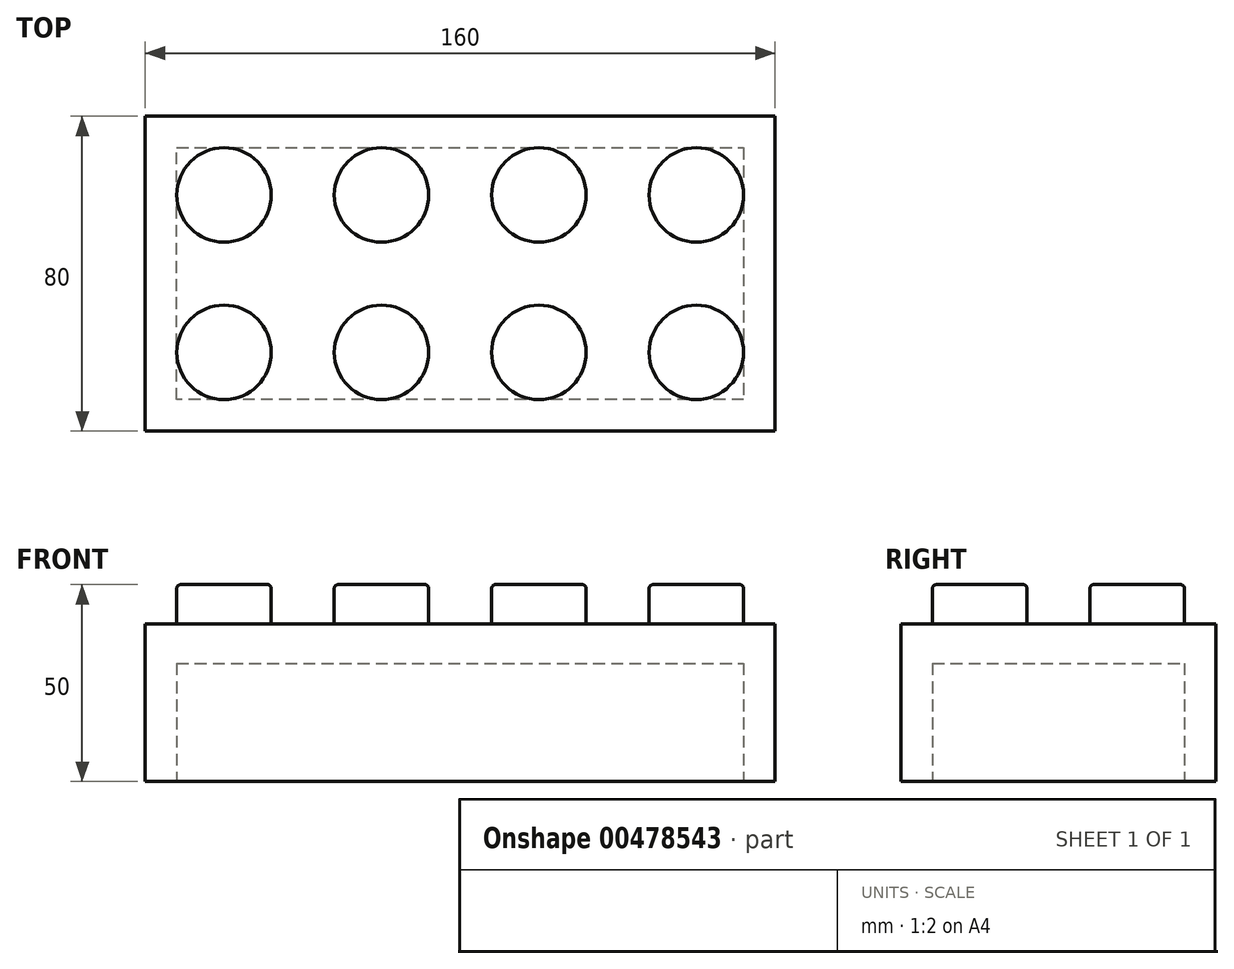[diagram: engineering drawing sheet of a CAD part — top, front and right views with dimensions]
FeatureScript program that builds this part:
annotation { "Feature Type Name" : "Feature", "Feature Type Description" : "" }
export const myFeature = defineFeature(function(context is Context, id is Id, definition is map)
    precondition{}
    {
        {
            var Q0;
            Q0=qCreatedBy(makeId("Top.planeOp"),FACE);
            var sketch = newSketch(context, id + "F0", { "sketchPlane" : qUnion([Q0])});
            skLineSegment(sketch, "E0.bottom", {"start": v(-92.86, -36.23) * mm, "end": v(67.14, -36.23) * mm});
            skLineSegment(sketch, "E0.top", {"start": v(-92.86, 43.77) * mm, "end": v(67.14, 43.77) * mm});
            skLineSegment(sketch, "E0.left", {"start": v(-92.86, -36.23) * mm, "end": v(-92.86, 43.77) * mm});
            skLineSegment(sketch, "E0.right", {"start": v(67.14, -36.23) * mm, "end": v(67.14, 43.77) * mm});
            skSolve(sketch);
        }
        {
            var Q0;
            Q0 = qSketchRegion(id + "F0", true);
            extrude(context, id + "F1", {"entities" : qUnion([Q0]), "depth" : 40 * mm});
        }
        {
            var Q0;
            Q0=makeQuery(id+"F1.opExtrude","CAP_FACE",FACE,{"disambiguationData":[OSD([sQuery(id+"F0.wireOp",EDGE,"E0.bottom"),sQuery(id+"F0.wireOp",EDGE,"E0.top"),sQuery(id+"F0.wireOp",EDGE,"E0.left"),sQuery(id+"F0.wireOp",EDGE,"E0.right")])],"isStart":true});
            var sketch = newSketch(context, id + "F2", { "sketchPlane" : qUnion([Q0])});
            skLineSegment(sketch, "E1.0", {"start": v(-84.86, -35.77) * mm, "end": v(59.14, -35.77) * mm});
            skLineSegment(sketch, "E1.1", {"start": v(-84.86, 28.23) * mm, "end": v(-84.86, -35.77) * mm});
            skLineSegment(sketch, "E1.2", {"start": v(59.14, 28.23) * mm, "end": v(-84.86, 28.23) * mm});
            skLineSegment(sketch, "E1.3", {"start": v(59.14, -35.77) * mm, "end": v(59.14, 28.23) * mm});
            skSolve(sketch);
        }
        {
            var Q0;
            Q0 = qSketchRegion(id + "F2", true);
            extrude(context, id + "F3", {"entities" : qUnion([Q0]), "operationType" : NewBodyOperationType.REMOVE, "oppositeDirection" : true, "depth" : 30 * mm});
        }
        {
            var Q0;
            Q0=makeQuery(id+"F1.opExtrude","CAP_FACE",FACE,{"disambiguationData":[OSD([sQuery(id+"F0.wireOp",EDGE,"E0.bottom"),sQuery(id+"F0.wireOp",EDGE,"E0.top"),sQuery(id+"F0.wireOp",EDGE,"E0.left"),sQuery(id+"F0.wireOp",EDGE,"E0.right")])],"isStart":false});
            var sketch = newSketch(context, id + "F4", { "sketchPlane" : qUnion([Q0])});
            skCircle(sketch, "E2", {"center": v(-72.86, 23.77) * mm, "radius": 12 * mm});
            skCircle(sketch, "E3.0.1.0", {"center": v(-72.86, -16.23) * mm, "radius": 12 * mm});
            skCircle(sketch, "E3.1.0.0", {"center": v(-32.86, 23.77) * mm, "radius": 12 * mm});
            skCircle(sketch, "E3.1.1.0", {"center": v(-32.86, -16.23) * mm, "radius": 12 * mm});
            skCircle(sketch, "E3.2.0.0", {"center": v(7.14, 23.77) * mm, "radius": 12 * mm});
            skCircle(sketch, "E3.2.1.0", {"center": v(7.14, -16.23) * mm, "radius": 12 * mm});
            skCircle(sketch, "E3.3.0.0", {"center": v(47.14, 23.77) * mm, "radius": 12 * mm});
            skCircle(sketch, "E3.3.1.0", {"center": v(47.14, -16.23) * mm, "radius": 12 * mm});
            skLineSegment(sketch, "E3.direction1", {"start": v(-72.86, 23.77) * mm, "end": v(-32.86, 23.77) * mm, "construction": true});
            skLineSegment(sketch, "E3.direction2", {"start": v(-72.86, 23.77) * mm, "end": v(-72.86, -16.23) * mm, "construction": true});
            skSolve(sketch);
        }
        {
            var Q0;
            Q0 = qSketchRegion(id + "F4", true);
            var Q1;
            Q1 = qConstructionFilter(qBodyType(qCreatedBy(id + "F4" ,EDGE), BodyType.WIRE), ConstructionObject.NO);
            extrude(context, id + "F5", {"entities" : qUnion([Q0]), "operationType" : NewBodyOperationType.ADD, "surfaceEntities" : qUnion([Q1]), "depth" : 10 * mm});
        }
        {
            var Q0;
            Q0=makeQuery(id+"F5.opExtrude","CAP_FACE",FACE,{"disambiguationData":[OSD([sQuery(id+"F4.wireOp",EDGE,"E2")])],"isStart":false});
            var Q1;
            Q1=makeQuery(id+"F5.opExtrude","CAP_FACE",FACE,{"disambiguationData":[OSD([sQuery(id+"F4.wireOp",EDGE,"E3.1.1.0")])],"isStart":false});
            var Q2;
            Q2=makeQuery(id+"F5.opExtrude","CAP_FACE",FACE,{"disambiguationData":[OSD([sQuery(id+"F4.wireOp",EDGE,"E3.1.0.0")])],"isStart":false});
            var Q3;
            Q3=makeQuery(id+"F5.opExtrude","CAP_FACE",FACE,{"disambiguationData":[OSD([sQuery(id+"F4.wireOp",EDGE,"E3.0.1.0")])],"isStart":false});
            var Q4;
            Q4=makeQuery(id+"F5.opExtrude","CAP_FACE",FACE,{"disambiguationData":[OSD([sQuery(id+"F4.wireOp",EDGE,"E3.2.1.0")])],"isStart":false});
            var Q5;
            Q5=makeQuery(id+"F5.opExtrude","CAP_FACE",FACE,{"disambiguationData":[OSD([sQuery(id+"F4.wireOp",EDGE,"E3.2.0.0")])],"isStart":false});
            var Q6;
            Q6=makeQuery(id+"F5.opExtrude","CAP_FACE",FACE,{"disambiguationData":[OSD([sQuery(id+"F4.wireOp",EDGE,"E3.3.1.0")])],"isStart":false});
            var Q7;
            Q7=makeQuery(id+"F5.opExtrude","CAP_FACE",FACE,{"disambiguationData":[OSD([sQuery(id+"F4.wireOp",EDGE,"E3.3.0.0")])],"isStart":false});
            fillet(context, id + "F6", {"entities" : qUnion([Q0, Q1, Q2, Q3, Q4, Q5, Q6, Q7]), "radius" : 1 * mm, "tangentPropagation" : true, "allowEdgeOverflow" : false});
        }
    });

=======

Count the lines in the data above that contain the string "wireOp". Reply with the number alone.

10